The song timidly reaches optimism with its orchestral swell and its title line, which cautiously greets the sun that dispels the gray ambience of the rest of the song. But this ballad lives in the same melancholy space as O 'Keefe's, alongside others like Jimmy Webb, John Hartford and Kris Kristofferson. Springsteen said to be inspired by those songwriters who captured the thoughtful spirit of the early 1970s, especially around and above the Los Angeles Sunset Strip, where counterculture and biz were colliding in a deeply successful way, producing songs at a time. easy to listen to and emotionally complex. There is also a Nashville deal with producer Ron Aniello, which bodes well for fans who, in Springsteen's mature voice, recognize a kinship with such great philosophers as Nelson and Charlie Rich.
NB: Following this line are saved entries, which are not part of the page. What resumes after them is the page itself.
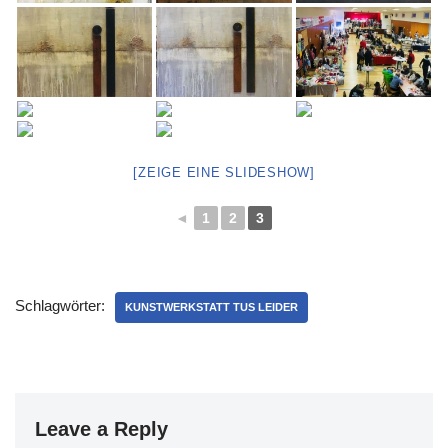
[ZEIGE EINE SLIDESHOW]
◄
1
2
3
Schlagwörter:
KUNSTWERKSTATT TUS LEIDER
Leave a Reply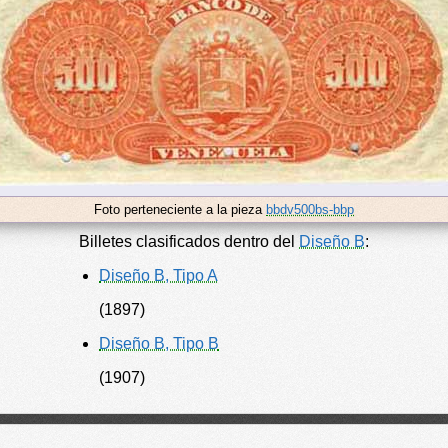
Foto perteneciente a la pieza
bbdv500bs-bbp
Billetes clasificados dentro del
Diseño B
:
Diseño B, Tipo A
(1897)
Diseño B, Tipo B
(1907)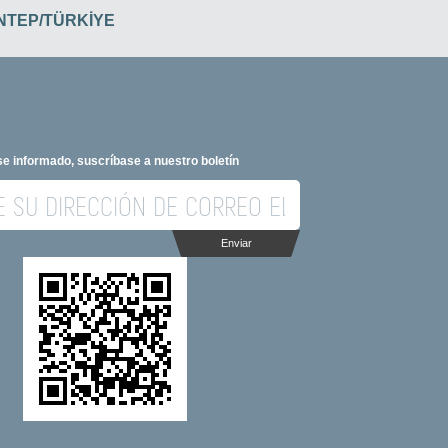
İANTEP/TÜRKİYE
e informado, suscríbase a nuestro boletín
Enviar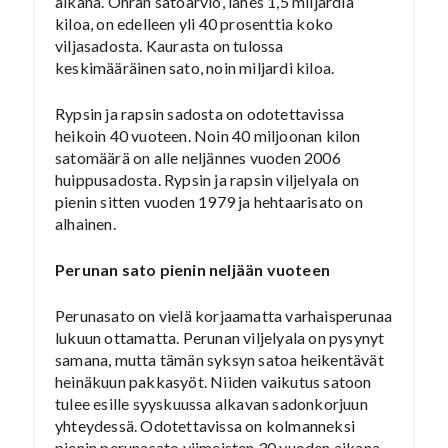
aikana. Ohran satoarvio, lähes 1,5 miljardia
kiloa, on edelleen yli 40 prosenttia koko
viljasadosta. Kaurasta on tulossa
keskimääräinen sato, noin miljardi kiloa.
Rypsin ja rapsin sadosta on odotettavissa
heikoin 40 vuoteen. Noin 40 miljoonan kilon
satomäärä on alle neljännes vuoden 2006
huippusadosta. Rypsin ja rapsin viljelyala on
pienin sitten vuoden 1979 ja hehtaarisato on
alhainen.
Perunan sato pienin neljään vuoteen
Perunasato on vielä korjaamatta varhaisperunaa
lukuun ottamatta. Perunan viljelyala on pysynyt
samana, mutta tämän syksyn satoa heikentävät
heinäkuun pakkasyöt. Niiden vaikutus satoon
tulee esille syyskuussa alkavan sadonkorjuun
yhteydessä. Odotettavissa on kolmanneksi
pienin perunasato viimeisten 30 vuoden aikana –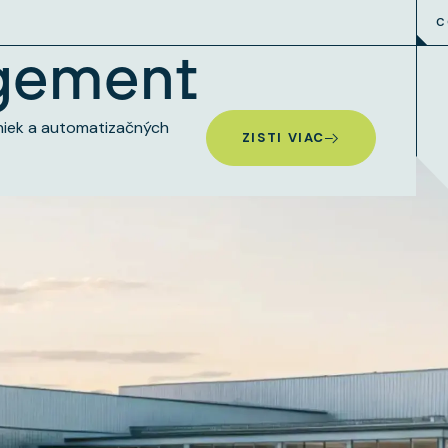
C
gement
niek a automatizačných
ZISTI VIAC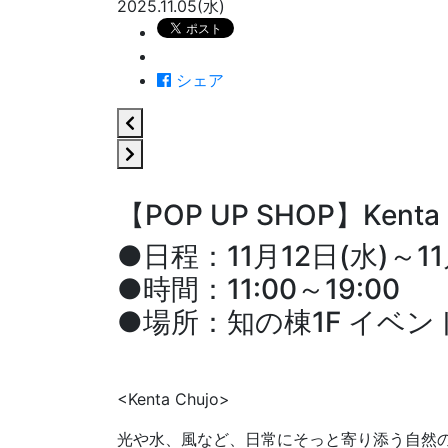
2025.11.05(水)
シェア
【POP UP SHOP】Kenta 
●日程：11月12日(水)～11
●時間：11:00～19:00
●場所：知の棟1F イベ
<Kenta Chujo>
光や水、風など、日常にそっと寄り添う自然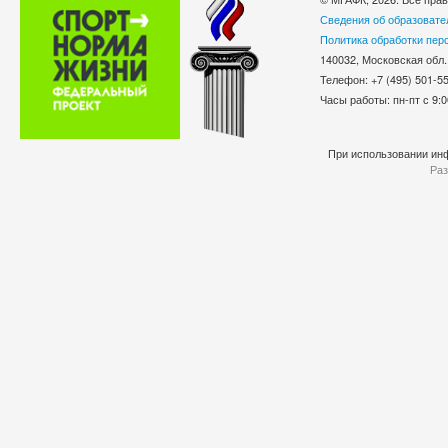
Сведения об образовате
Политика обработки пер
140032, Московская обл.
Телефон: +7 (495) 501-
Часы работы: пн-пт с 9:0
При использовании инф
Раз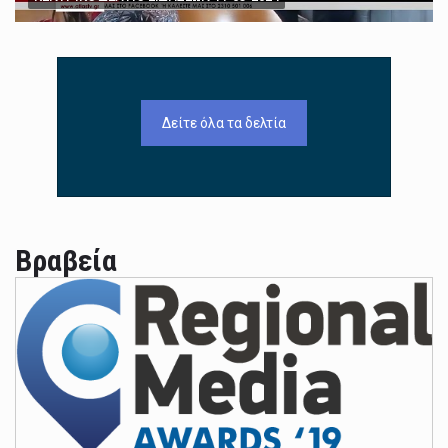
Δείτε όλα τα δελτία
Βραβεία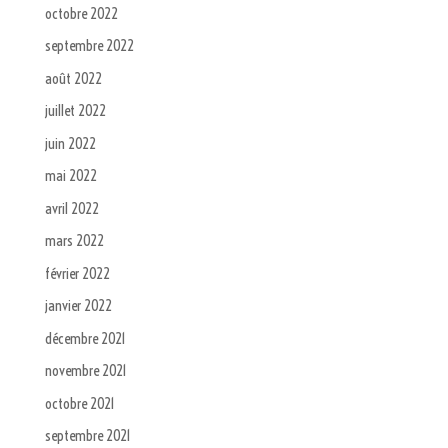
octobre 2022
septembre 2022
août 2022
juillet 2022
juin 2022
mai 2022
avril 2022
mars 2022
février 2022
janvier 2022
décembre 2021
novembre 2021
octobre 2021
septembre 2021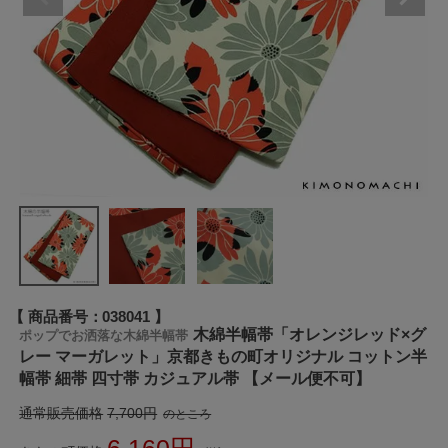
商品番号
038041
木綿半幅帯「オレンジレッド×グ
ポップでお洒落な木綿半幅帯
レー マーガレット」京都きもの町オリジナル コットン半
幅帯 細帯 四寸帯 カジュアル帯 【メール便不可】
通常販売価格
7,700
のところ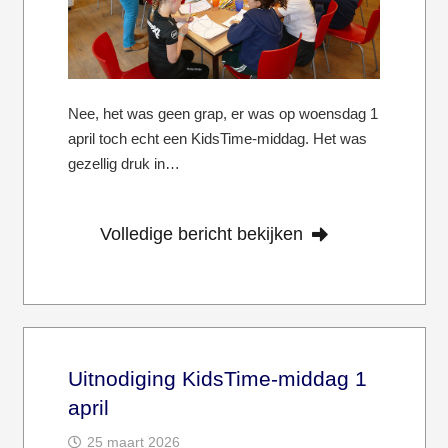
Nee, het was geen grap, er was op woensdag 1
april toch echt een KidsTime-middag. Het was
gezellig druk in…
Volledige bericht bekijken
Uitnodiging KidsTime-middag 1
april
25 maart 2026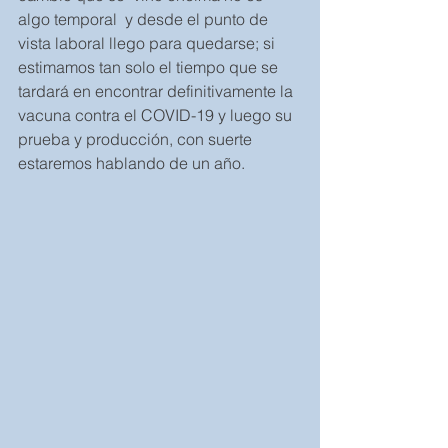
algo temporal  y desde el punto de 
vista laboral llego para quedarse; si 
estimamos tan solo el tiempo que se 
tardará en encontrar definitivamente la 
vacuna contra el COVID-19 y luego su 
prueba y producción, con suerte 
estaremos hablando de un año. 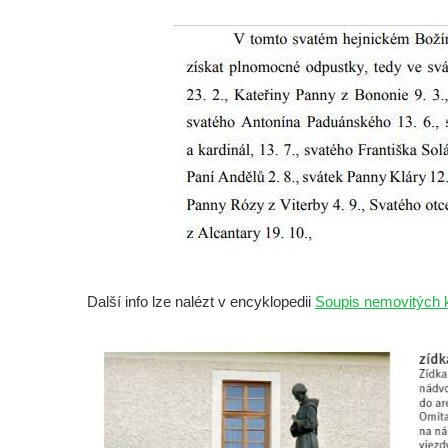
Socha Vážka v ZOO Hluboká
Socha Volavka v ZOO Hluboká
Flamingo trůn v ZOO Hluboká
Lavička Kůň Převalského v ZOO Hluboká
Lysá nad Labem, barokní město Šporkovo
Socha Opičákovník v ZOO Hluboká
Socha Roháč v ZOO Hluboká
Socha Mystik v ZOO Hluboká
Reliéf Rodina a práce na budově záložny
čp. 69/1 v Českých Budějovicích
Další info lze nalézt v encyklopedii
Soupis nemovitých k
Socha Jana Valeria Jirsíka u Černé věže v
Českých Budějovicích
Socha Krista klesajícího pod křížem u
kostela svatého Mikuláše v Českých
Budějovicích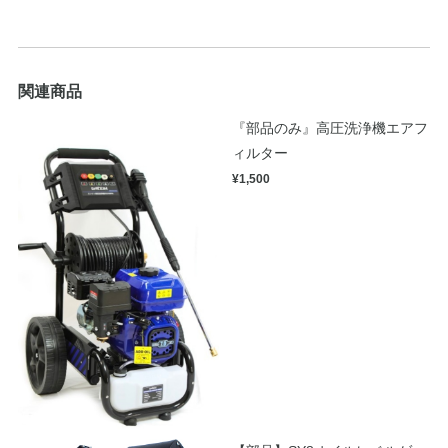
関連商品
『部品のみ』高圧洗浄機エアフ
ィルター
¥1,500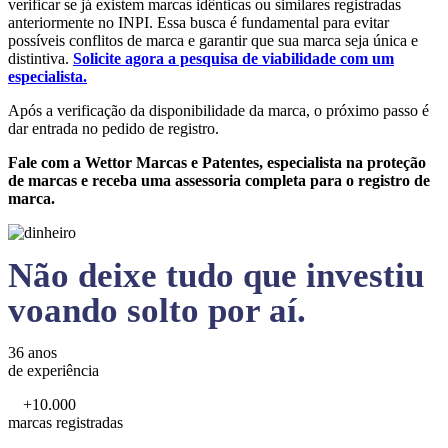
verificar se já existem marcas idênticas ou similares registradas
anteriormente no INPI. Essa busca é fundamental para evitar
possíveis conflitos de marca e garantir que sua marca seja única e
distintiva.
Solicite agora a pesquisa de viabilidade com um
especialista.
Após a verificação da disponibilidade da marca, o próximo passo é
dar entrada no pedido de registro.
Fale com a Wettor Marcas e Patentes, especialista na proteção
de marcas e receba uma assessoria completa para o registro de
marca.
Não deixe tudo que investiu
voando solto por aí.
36 anos
de experiência
+10.000
marcas registradas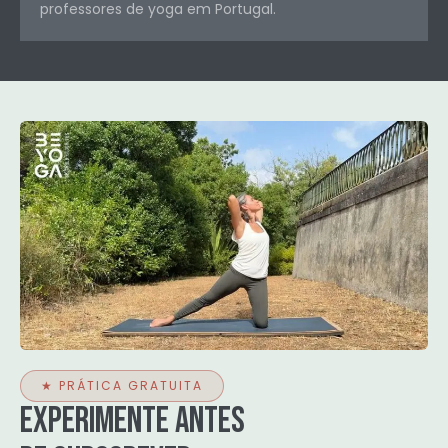
professores de yoga em Portugal.
★ PRÁTICA GRATUITA
Experimente antes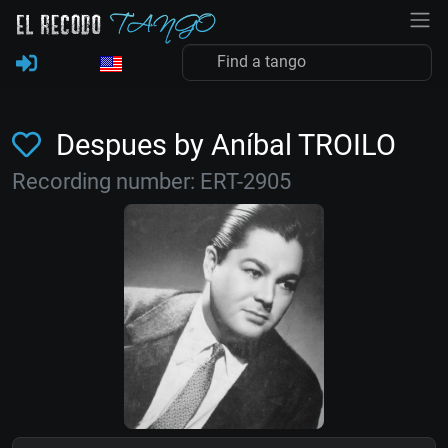
Despues by Aníbal TROILO
Recording number: ERT-2905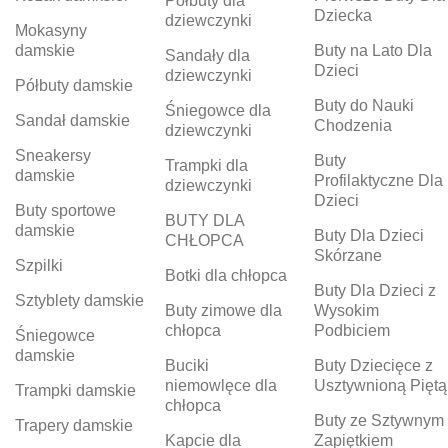
Półbuty dla
Dziecka
dziewczynki
Mokasyny
damskie
Buty na Lato Dla
Sandały dla
Dzieci
dziewczynki
Półbuty damskie
Buty do Nauki
Śniegowce dla
Sandał damskie
Chodzenia
dziewczynki
Sneakersy
Buty
Trampki dla
damskie
Profilaktyczne Dla
dziewczynki
Dzieci
Buty sportowe
BUTY DLA
damskie
Buty Dla Dzieci
CHŁOPCA
Skórzane
Szpilki
Botki dla chłopca
Buty Dla Dzieci z
Sztyblety damskie
Buty zimowe dla
Wysokim
chłopca
Podbiciem
Śniegowce
damskie
Buciki
Buty Dziecięce z
niemowlęce dla
Usztywnioną Piętą
Trampki damskie
chłopca
Buty ze Sztywnym
Trapery damskie
Kapcie dla
Zapiętkiem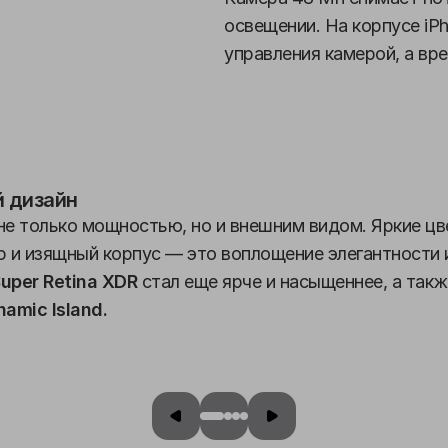
освещении. На корпусе iPh
управления камерой, а вр
 дизайн
не только мощностью, но и внешним видом. Яркие цв
 и изящный корпус — это воплощение элегантности
uper Retina XDR
стал еще ярче и насыщеннее, а такж
amic Island.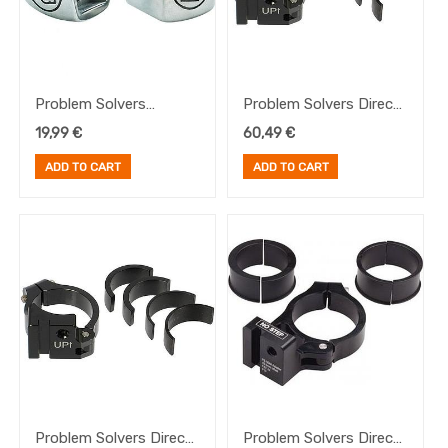
Problem Solvers
Problem Solvers Direct
Downtube Shifter Boss
Mount Adapter 73 mm
19,99
€
60,49
€
Covers
ADD TO CART
ADD TO CART
Problem Solvers Direct
Problem Solvers Direct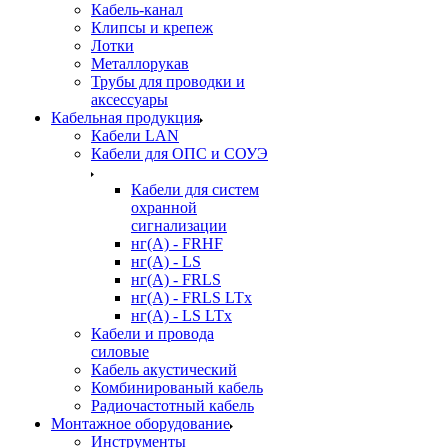
Кабель-канал
Клипсы и крепеж
Лотки
Металлорукав
Трубы для проводки и
аксессуары
Кабельная продукция
Кабели LAN
Кабели для ОПС и СОУЭ
Кабели для систем
охранной
сигнализации
нг(A) - FRHF
нг(A) - LS
нг(А) - FRLS
нг(А) - FRLS LTx
нг(А) - LS LTx
Кабели и провода
силовые
Кабель акустический
Комбинированый кабель
Радиочастотный кабель
Монтажное оборудование
Инструменты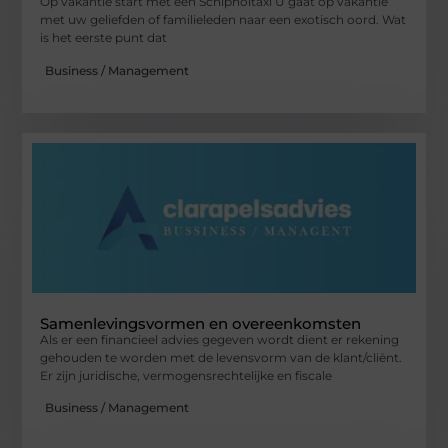
Op vakantie start met een Schipholtaxi U gaat op vakantie
met uw geliefden of familieleden naar een exotisch oord. Wat
is het eerste punt dat
Business / Management
Samenlevingsvormen en overeenkomsten
Als er een financieel advies gegeven wordt dient er rekening
gehouden te worden met de levensvorm van de klant/cliënt.
Er zijn juridische, vermogensrechtelijke en fiscale
Business / Management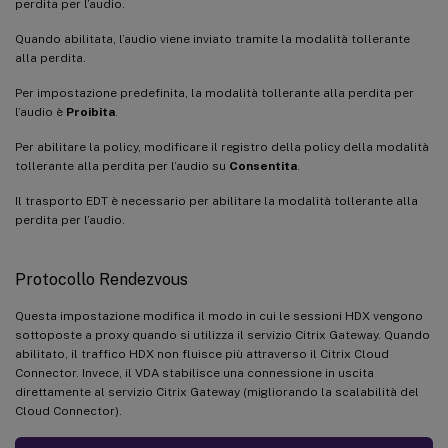
perdita per l’audio.
Quando abilitata, l’audio viene inviato tramite la modalità tollerante
alla perdita.
Per impostazione predefinita, la modalità tollerante alla perdita per
l’audio è
Proibita
.
Per abilitare la policy, modificare il registro della policy della modalità
tollerante alla perdita per l’audio su
Consentita
.
Il trasporto EDT è necessario per abilitare la modalità tollerante alla
perdita per l’audio.
Protocollo Rendezvous
Questa impostazione modifica il modo in cui le sessioni HDX vengono
sottoposte a proxy quando si utilizza il servizio Citrix Gateway. Quando
abilitato, il traffico HDX non fluisce più attraverso il Citrix Cloud
Connector. Invece, il VDA stabilisce una connessione in uscita
direttamente al servizio Citrix Gateway (migliorando la scalabilità del
Cloud Connector).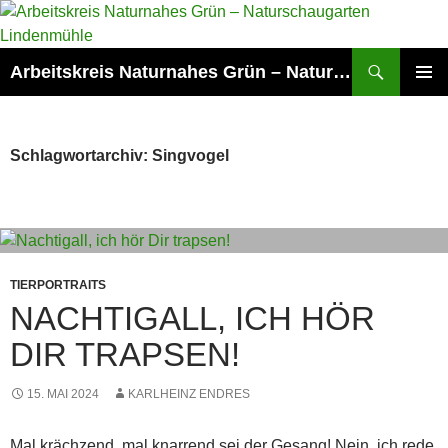
Zum
Inhalt
springen
Suchen
Arbeitskreis Naturnahes Grün – Naturschaugarten Lindenmühle
PRIMÄR
MENÜ
Schlagwortarchiv: Singvogel
TIERPORTRAITS
NACHTIGALL, ICH HÖR
DIR TRAPSEN!
15. MAI 2024
KARLHEINZ ENDRES
Mal krächzend, mal knarrend sei der Gesang! Nein, ich rede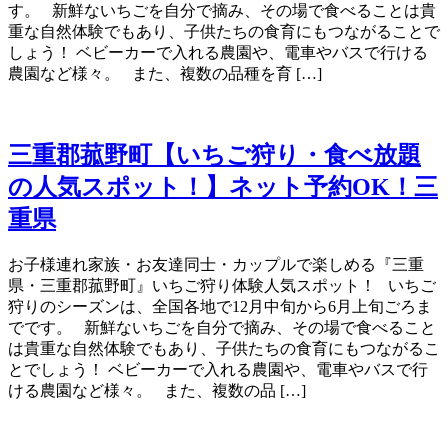
す。 新鮮ないちごを自分で摘み、その場で食べることは貴
重な自然体験でもあり、子供たちの食育にもつながることで
しょう！ ベビーカーで入れる農園や、電車やバスで行ける
農園など様々。 また、複数の品種を育 […]
三重郡菰野町【いちご狩り・食べ放題
の人気スポット！】ネット予約OK！三
重県
お子様連れ家族・お友達同士・カップルで楽しめる『三重
県・三重郡菰野町』いちご狩り体験人気スポット！ いちご
狩りのシーズンは、全国各地で12月中旬から6月上旬ごろま
でです。 新鮮ないちごを自分で摘み、その場で食べること
は貴重な自然体験でもあり、子供たちの食育にもつながるこ
とでしょう！ ベビーカーで入れる農園や、電車やバスで行
ける農園など様々。 また、複数の品 […]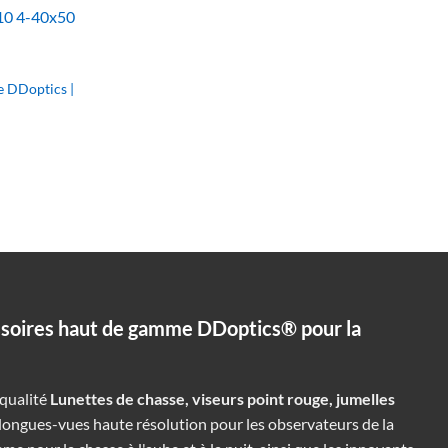
00.
 DDoptics |
00.
ssoires haut de gamme DDoptics® pour la
qualité
Lunettes de chasse, viseurs point rouge, jumelles
longues-vues haute résolution pour les observateurs de la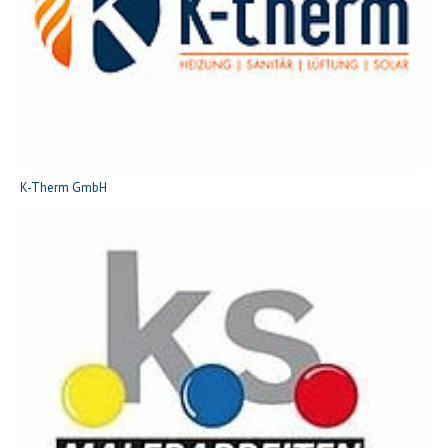
K-Therm GmbH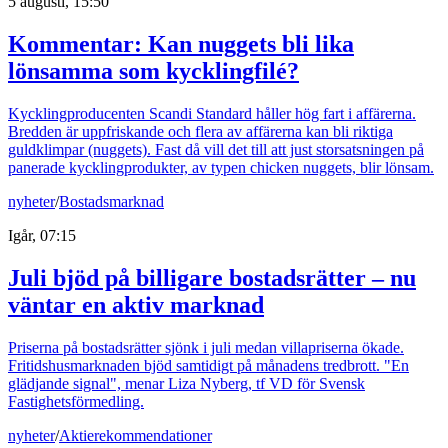
5 augusti, 15:50
Kommentar: Kan nuggets bli lika
lönsamma som kycklingfilé?
Kycklingproducenten Scandi Standard håller hög fart i affärerna.
Bredden är uppfriskande och flera av affärerna kan bli riktiga
guldklimpar (nuggets). Fast då vill det till att just storsatsningen på
panerade kycklingprodukter, av typen chicken nuggets, blir lönsam.
nyheter
/
Bostadsmarknad
Igår, 07:15
Juli bjöd på billigare bostadsrätter – nu
väntar en aktiv marknad
Priserna på bostadsrätter sjönk i juli medan villapriserna ökade.
Fritidshusmarknaden bjöd samtidigt på månadens tredbrott. "En
glädjande signal", menar Liza Nyberg, tf VD för Svensk
Fastighetsförmedling.
nyheter
/
Aktierekommendationer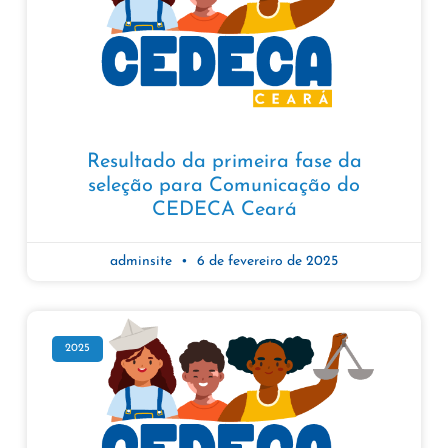
Resultado da primeira fase da
seleção para Comunicação do
CEDECA Ceará
adminsite
6 de fevereiro de 2025
2025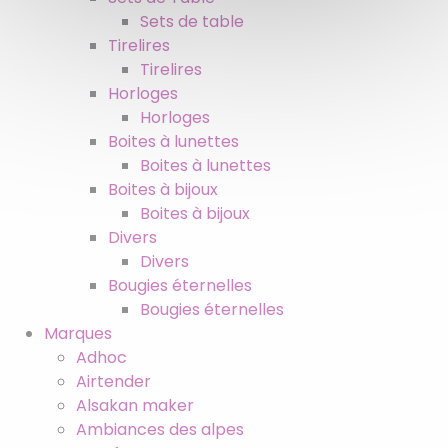
Sets de table
Tirelires
Tirelires
Horloges
Horloges
Boites à lunettes
Boites à lunettes
Boites à bijoux
Boites à bijoux
Divers
Divers
Bougies éternelles
Bougies éternelles
Marques
Adhoc
Airtender
Alsakan maker
Ambiances des alpes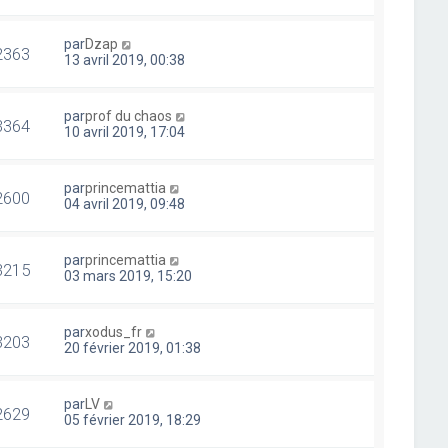
par
Dzap
2363
13 avril 2019, 00:38
par
prof du chaos
3364
10 avril 2019, 17:04
par
princemattia
2600
04 avril 2019, 09:48
par
princemattia
3215
03 mars 2019, 15:20
par
xodus_fr
3203
20 février 2019, 01:38
par
LV
2629
05 février 2019, 18:29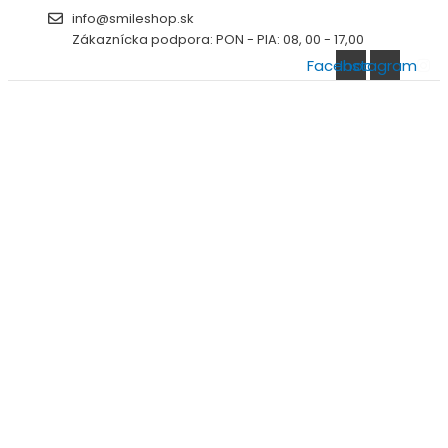
Preskočiť
info@smileshop.sk
na
Zákaznícka podpora: PON - PIA: 08, 00 - 17,00
obsah
Facebook
Instagram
Song titles Springsteen has shared since Western stars suggest that the album will cover the ripped highway from Music City to Laurel Canyon: "Somewhere North of Nashville", "Tucson Train", "Moonlight Motel". This song makes it clear that, along with some desert cowboy songs, there is a horse on the album cover, Springsteen will offer listeners many explorations of life behind closed doors in uncertain times. It is interesting, though not unprecedented, that the Boss explores the sound palette and the worldview for adults and contemporaries that characterize his raucous and torn albums of the mid-1970s, against which he rebelled. Qualifying this solo album, although he collaborated with many collaborators, including his longtime producer Ron Aniello, E Street Band's original keyboardist, David Sancious, and multi-instrumentalist and great composer Jon Brion, Springsteen establishes links between this new music. and earlier domestic trips like Tunnel of love and Work on a dream. Hard to know if "Hello Sunshine" reflects the dominant atmosphere of Western stars or will prove to be an outlandish value, but his contemplative tone seems to be a natural extension of Springsteen's memorable show on Broadway – and a good place for an expert man in the fight against the blues.